Yes, his announcement further dimmed Palestinian aspirations and cemented the link between Trump and Israel’s right-wing government led by Prime Minister Benjamin Netanyahu.
But none of this is strikingly unique or truly game-altering. All this has, since Trump’s White House ascendancy and even longer, been part of the current Middle East reality. Much of it is merely part of the conflict’s unyielding cycle.
Hamas may fume, Turkey may threaten to sever diplomatic relations with Israel yet again, nations such as Malaysia may bluster that its military is prepared to fight on behalf of Palestinian claims.
But the bottom line is that despite Trump’s bewildering stabs at redirecting American policy, much of the Arab and Muslim world still depends greatly on the U.S. military shield. And despite their pro forma official statements of anger, key Arab states such as Saudi Arabia, Egypt and Jordan are today more aligned then ever with Israel, in large measure because they share intelligence with the Jewish state in their joint battle against Islamic terrorists who kill far more Muslims than they do Jews or Christians.
Lastly, these same Arab states have become more concerned with keeping Shiite Iran in check than they are with the woes of their fellow Sunni Palestinians.
Do I think Trump acted primarily out of his desire to reward his political base; white, conservative evangelicals and some big-donor conservative American Jews?

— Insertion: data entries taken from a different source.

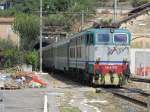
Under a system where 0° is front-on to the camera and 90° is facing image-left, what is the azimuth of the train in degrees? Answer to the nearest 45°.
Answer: approximately 315°
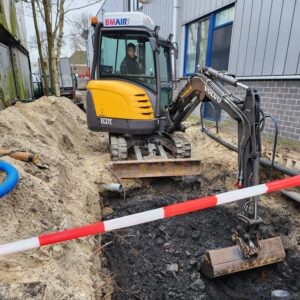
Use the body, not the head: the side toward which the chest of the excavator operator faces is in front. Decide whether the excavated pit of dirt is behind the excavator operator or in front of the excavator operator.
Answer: in front

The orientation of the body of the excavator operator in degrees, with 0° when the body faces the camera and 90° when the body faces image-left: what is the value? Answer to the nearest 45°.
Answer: approximately 315°

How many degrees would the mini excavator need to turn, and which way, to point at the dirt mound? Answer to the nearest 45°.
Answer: approximately 45° to its right

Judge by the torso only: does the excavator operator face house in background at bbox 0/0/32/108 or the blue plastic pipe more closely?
the blue plastic pipe

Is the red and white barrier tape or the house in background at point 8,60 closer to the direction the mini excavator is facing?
the red and white barrier tape

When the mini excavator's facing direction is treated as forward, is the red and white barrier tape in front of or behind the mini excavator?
in front

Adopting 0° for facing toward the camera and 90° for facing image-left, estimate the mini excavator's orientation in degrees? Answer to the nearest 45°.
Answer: approximately 315°

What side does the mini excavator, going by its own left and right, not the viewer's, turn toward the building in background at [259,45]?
left
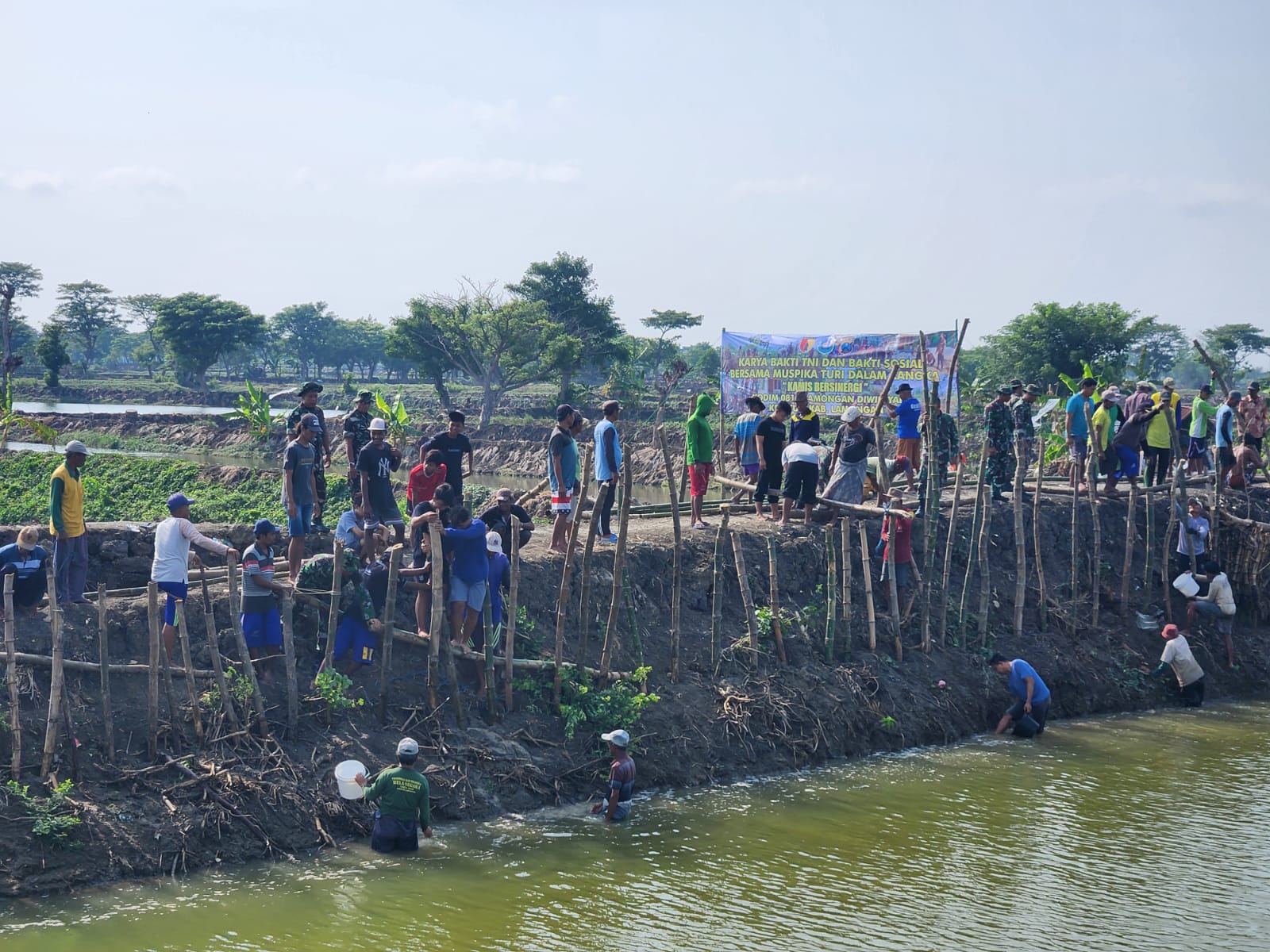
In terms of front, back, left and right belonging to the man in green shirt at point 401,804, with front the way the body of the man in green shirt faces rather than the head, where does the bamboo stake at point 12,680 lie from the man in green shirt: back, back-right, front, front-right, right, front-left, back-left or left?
left

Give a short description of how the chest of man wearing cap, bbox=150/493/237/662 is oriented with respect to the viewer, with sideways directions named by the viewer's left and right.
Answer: facing away from the viewer and to the right of the viewer

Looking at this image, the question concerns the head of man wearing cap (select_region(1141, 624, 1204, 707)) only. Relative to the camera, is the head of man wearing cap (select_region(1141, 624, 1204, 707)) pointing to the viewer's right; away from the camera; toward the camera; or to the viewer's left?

Yes, I do.
Do I think he should have acted more diplomatically and provided Palestinians with some hope that some day, some part of predominantly Arab East Jerusalem might still become the capital of their wished-for independent nation. Yes, I do, but diplomacy isn't exactly his strong suit.
Do I think that the entire sequence of events was one more Trump White House ploy to shift focus away from the Russia campaign collusion investigation? Yes, I think that's certainly possible. But who can say for sure.
In the meantime, let me again suggest that the wealth of journalistic analysis and opinion pieces we’re seeing are your best hope for connecting the dots. Read those you think are the most informed and read those you think are off the wall.
The deeper story likely falls somewhere in between.